My love affair with queer cinema began in 2005, when my father took me to our local independent cinema for a preview screening of Ang Lee’s Brokeback Mountain. I was 14 and only just beginning to consider — albeit timidly — my emerging sexuality from the safety of my bedroom. Up until that evening, my exposure to gay sex had been strictly limited to a few late-night Google searches, resulting in more images of horse whips and leather ass-chaps than men kissing under moonlight.
The photos I found online were abrasive and forthright, a stark contrast to my apologetic nature and certainly more graphic than the heterosexual sex-ed illustrations I’d seen at school. This was perhaps one of the reasons I’d been left so enamoured by the trailer for Brokeback Mountain, with its meandering shots of rolling mountainside, gentle banjo soundtrack, and two men kissing in a way that seemed ‘normal’ and loving.
The film’s trailer carved out a small window to a world I’d heard of, but not yet experienced. It validated the ‘funny tummy’ feeling I occasionally grappled with around other boys, and reassured me of the joys salvageable from being labeled ‘different’.
When my father suggested we see the film together, I was equal parts thrilled and mortified. It felt like all the hidden parts of who I was were being abruptly pushed to surface. I was terrified of the conversation that might ensue; would the words be forcibly pulled from my throat like rainbow handkerchiefs from a clown’s pocket?
Dad, I… am… gay.
Adapted from the short story of the same name by Annie Proulx, Brokeback Mountain tells the story of rodeo cowboy Jack Twist (Jake Gyllenhaal) and ranch hand Ennis Del Mar (Heath Ledger) who, in 1963, fall in love while working the same ranch in Wisconsin. Sitting in the cinema, I recall glancing to my father while anything remotely sexual played out on screen — trying to gauge any kind of reaction. When Ennis flips Jack in the tent… When they leave behind their wives and meet up on the first of many “fishing trips”… When a disillusioned Jack sleeps with a male sex worker…
Was dad repulsed by what he saw? Would he mind if I found it beautiful?
The tension I felt as the credits began to roll was unlike anything I’d experienced before. It might’ve only been a film, but instinctively I knew that my father’s response to it would be somewhat indicative of his underlying views on homosexuality and, by extension — me. How could it not be?
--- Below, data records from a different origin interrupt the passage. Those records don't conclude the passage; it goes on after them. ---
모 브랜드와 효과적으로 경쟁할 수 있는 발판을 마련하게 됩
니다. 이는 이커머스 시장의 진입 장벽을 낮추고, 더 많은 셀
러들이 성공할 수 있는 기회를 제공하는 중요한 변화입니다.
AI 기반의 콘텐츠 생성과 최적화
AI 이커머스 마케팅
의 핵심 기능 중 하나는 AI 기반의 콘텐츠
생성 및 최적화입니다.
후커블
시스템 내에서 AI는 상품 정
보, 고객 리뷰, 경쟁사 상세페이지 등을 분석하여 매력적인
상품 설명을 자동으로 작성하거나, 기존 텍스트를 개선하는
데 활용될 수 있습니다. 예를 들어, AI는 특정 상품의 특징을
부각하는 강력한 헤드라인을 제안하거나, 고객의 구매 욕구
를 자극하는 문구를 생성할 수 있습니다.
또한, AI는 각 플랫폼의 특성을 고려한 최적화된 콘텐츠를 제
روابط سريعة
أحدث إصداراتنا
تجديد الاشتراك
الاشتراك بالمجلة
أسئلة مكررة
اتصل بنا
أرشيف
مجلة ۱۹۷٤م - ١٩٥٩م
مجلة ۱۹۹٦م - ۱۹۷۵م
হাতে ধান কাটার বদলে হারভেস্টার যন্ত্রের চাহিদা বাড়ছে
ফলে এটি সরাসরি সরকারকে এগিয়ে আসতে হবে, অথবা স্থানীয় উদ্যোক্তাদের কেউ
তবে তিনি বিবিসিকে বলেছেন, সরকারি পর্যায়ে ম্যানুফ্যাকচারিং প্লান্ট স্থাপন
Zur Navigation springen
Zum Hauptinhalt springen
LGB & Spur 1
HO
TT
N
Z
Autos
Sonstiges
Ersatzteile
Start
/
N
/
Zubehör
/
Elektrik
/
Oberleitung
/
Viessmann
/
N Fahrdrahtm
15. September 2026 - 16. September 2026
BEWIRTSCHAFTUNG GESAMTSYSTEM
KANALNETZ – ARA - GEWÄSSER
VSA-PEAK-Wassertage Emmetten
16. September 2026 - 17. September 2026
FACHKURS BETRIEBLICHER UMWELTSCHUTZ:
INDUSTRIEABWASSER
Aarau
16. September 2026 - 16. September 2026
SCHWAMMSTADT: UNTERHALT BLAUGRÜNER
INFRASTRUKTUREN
“Wow,” he said, removing his glasses as he paused for impact — “wasn’t that incredible?”
I can now look back and appreciate the significance of what my father did for me that night. Even though I wouldn't come out of the closet for another year or so, taking me along to watch Brokeback Mountain saved me considerable inner turmoil. For the first time I knew that, when I was ready, my family would embrace the queer twist in my very own storyline.
That's what the best films should do - reflect, challenge, and validate the multi-faceted nature of those who continue to watch and need them.
These days, it’s encouraging to examine the film and television landscape and watch as LGBTIQ+ stories shift from the peripheral into the mainstream. From last year’s surprise Moonlight victory at the Academy Awards to the recent success of Call Me By Your Name; the legacy of RuPaul’s Drag Race to the multiple Emmy wins of Transparent — queer stories have never been more diverse or readily available.